- _TASK TO CARRY OUT_
Copy the records word for word, from the line containing "pose: elev=159.4 azim=111.7" through the line containing "Dot at: (265, 226)", and leave the pictures out of your answer.

- _MATERIAL FOR THE TASK_
§
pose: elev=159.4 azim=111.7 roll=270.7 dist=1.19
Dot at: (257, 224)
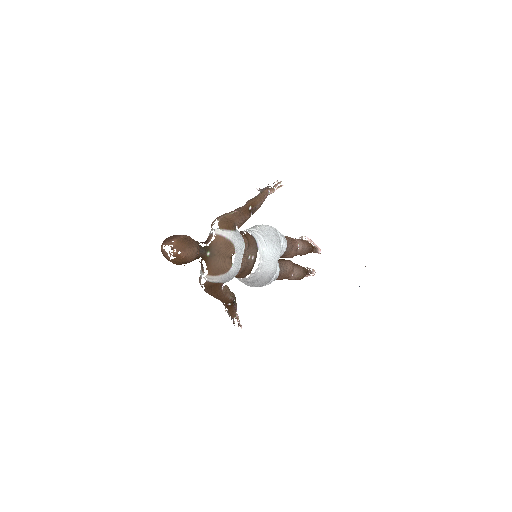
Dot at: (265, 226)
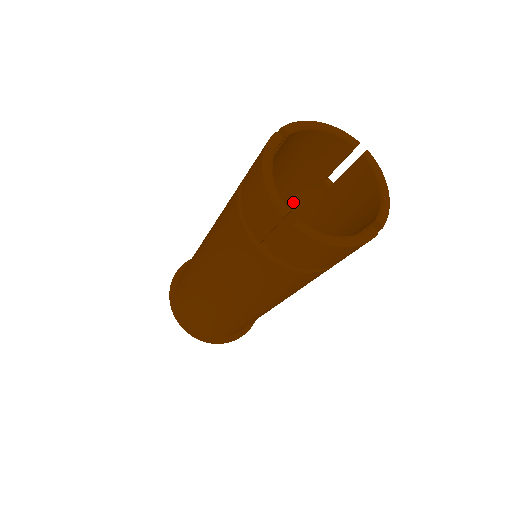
§
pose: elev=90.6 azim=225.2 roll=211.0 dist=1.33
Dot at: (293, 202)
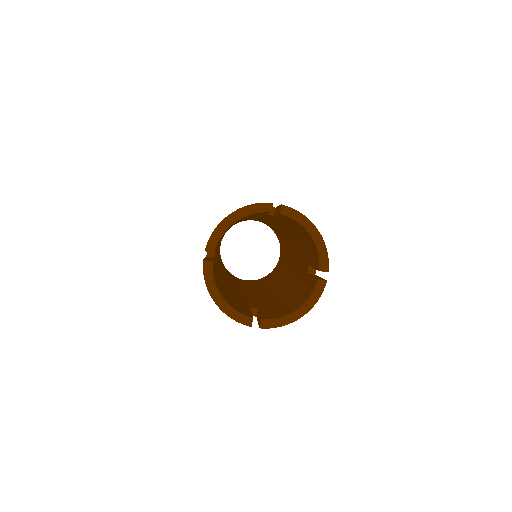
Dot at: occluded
§
- _SOLVED PROBLEM_
pose: elev=159.4 azim=111.7 roll=270.7 dist=1.19
Dot at: (257, 224)
Dot at: (265, 226)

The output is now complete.